Flucht und Migration

AWO: "Deutschland muss alle Kinder schützen - kein Kind gehört in Abschiebehaft"

Das zuständige Jugendamt sollte umgehend unterrichtet werden, wenn ein unbegleiteter minderjähriger Flüchtling in einem Clearinghaus aufgenommen wird. Die Einrichtung von Vormundschaften muss möglichst zeitnah erfolgen.

10.03.2010

Wochenlang hatte Davi M. in der Abschiebehaftanstalt Hamburg die Nahrung verweigert - dann erhängte sich der 17jährige alleinstehende Flüchling am Sonntag im Zentralkrankenhaus der Untersuchungshaftanstalt.

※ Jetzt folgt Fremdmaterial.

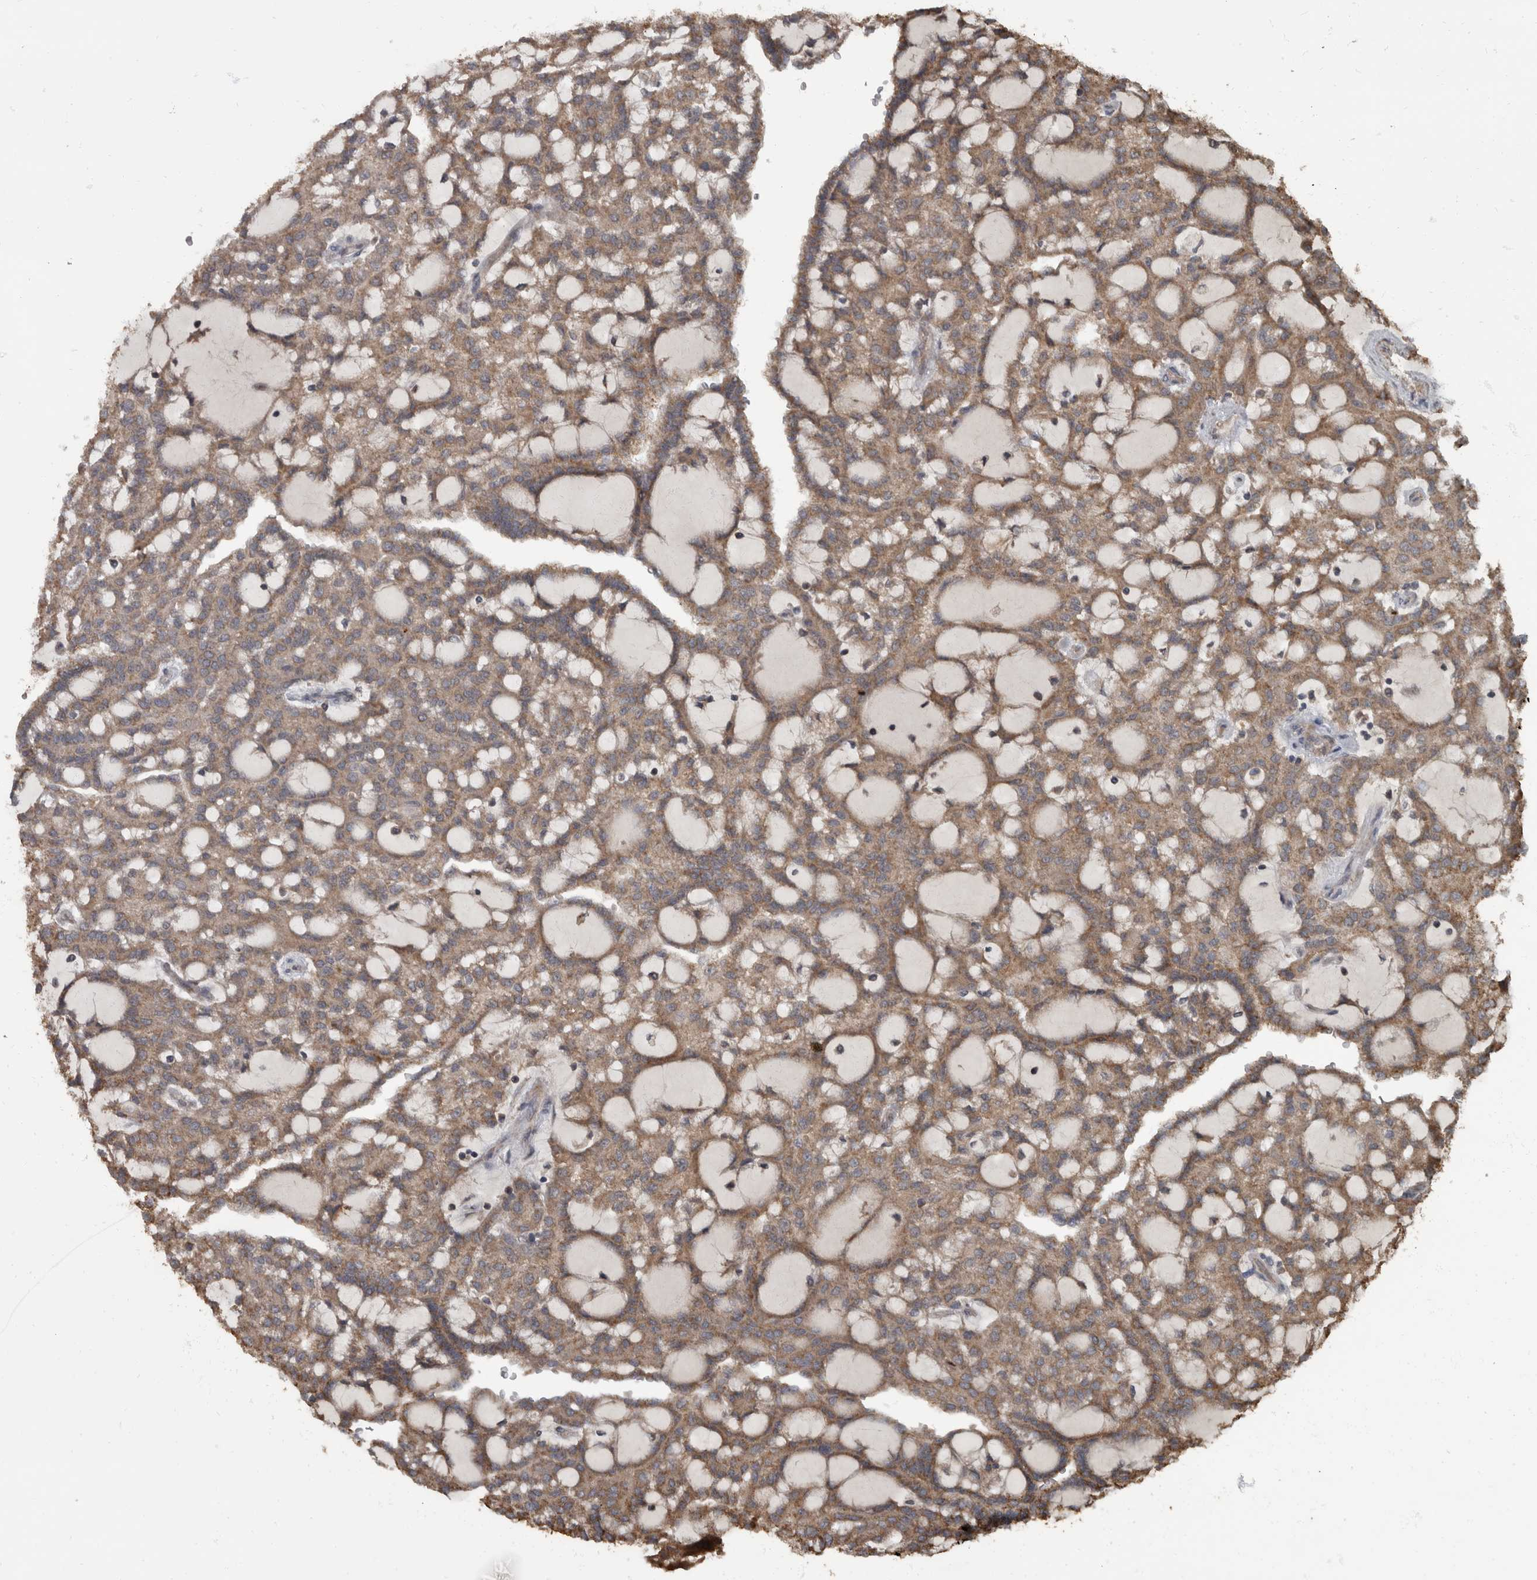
{"staining": {"intensity": "moderate", "quantity": ">75%", "location": "cytoplasmic/membranous"}, "tissue": "renal cancer", "cell_type": "Tumor cells", "image_type": "cancer", "snomed": [{"axis": "morphology", "description": "Adenocarcinoma, NOS"}, {"axis": "topography", "description": "Kidney"}], "caption": "Brown immunohistochemical staining in human renal adenocarcinoma reveals moderate cytoplasmic/membranous positivity in approximately >75% of tumor cells.", "gene": "RABGGTB", "patient": {"sex": "male", "age": 63}}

Angesichts dieses traurigen Ereignisses fordert die AWO erneut, dass in Deutschland endlich keine Kinder und Jugendlichen mehr in Abschiebehaft gesteckt werden.

"Kinder, die allein nach Deutschland geflohen sind, brauchen sofortigen Schutz und kindgerechte Unterstützung", betont Katharina Vogt, Referentin für Flüchtlingssozialarbeit des AWO Bundesverbandes. Die Politik müsse endlich handeln und die Forderungen "Flüchtlingskinder in Deutschland - Politischer und gesellchaftlicher Handlungsbedarf" umsetzen, die von mehreren Verbänden zum 20. Jubiläum der UN Kinderrechtskonvention herausgegeben wurden. 

Demnach gewährt das Sozialgesetzbuch (§ 42 SGB VIII) allein geflüchteten Kindern den besonderen Schutz der Jugendhilfe durch die Inobhutnahme. Es muss daher sichergestellt sein, dass in allen Bundesländern Clearinghäuser zur Verfügung stehen, in denen ein qualifiziertes Clearingverfahren stattfinden kann. Dort stehen die Sicherung der Grundbedürfnisse und die Förderung des Kindes oder Jugendlichen im Mittelpunkt.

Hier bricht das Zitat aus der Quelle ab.